On Thursday evening right after Congressman Ross, Mayor Harrison and Steve Southard of Nucor Yamato Steel, we will have a panel led by Charita Johnson Burgess of the Shiloh Distribution Center in west Tennessee, Carolyn Branton of the national Housing Assistance Council in Washington, DC, Mayor Sheldon Day of Thomasville, Alabama, Mike Marshall, former mayor of Sikeston, Missouri, banker, and a long-time leader on Delta regional issues, and Ken Shea of McKennon Implement Co. in Dumas and McGehee, Arkansas, and head of the Dumas Chamber of Commerce Economic Development Committee.

On Friday morning we will start off with a “big picture” regional economic development panel moderated by Johnnie Bolin, executive director of the Arkansas Good Roads Transportation Council, Josh Tubbs of the Marshall County Economic Development office in western Kentucky, Buddy Spillers of the Macon Ridge Community Development Corp. in northern Louisiana, Tim Smith of the Louisiana Housing and Community Development Corp. in New Orleans, Mayor Brad Cole of Carbondale, Illinois, and Paul Van Hoesen, director of the cTecnology corporation that does work on website access and education in west Tennessee and several other states.

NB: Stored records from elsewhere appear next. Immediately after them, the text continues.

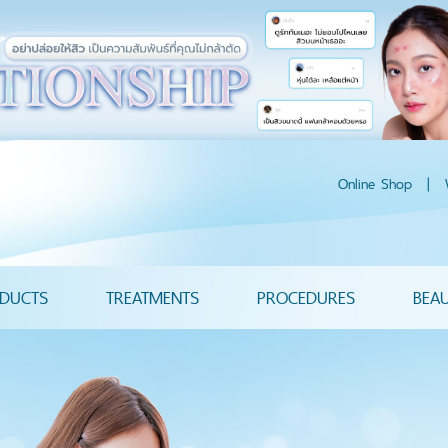
Online Shop
|
DUCTS
TREATMENTS
PROCEDURES
BEA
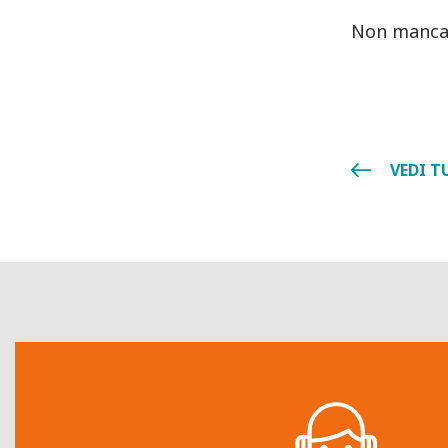
Non manca
VEDI T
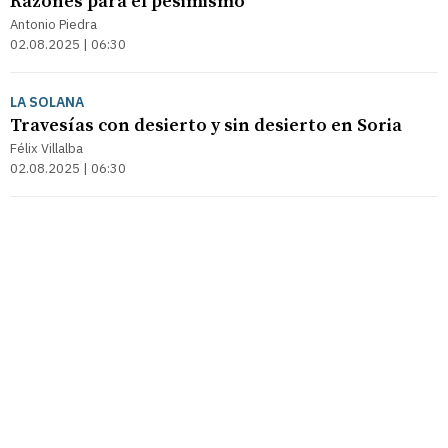
Razones para el pesimismo
Antonio Piedra
02.08.2025 | 06:30
LA SOLANA
Travesías con desierto y sin desierto en Soria
Félix Villalba
02.08.2025 | 06:30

REGISTRATION FEES: The early registration deadline has ended, but you can still register by making out the $100 registration fee check to “Delta Grassroots Caucus, and mailing it to:

Delta Grassroots Caucus

(Attention: Lee Powell)

311 Schoolwood Lane

Little Rock, Arkansas 72207

GROUP HOTEL: There is still space at the group hotel, which is the Comfort Inn & Suites at the Clinton Library. To get the group rate call the hotel at (501) 687-7700 and say you are with the Delta Caucus, for the night of April 1.

It is only necessary to stay one hotel night, because the conference begins Thursday evening, and you can check out in the morning and store your luggage at the hotel and then come back to the hotel at 4 p.m. to pick up your luggage.

This conference will be dedicated to the memory of James O. Powell, nationally recognized journalist, Editorial Editor and columnist for the Arkansas Gazette from the late 1950s to the late 1980s, and a champion for civil rights and the fight against poverty in the Greater Delta Region.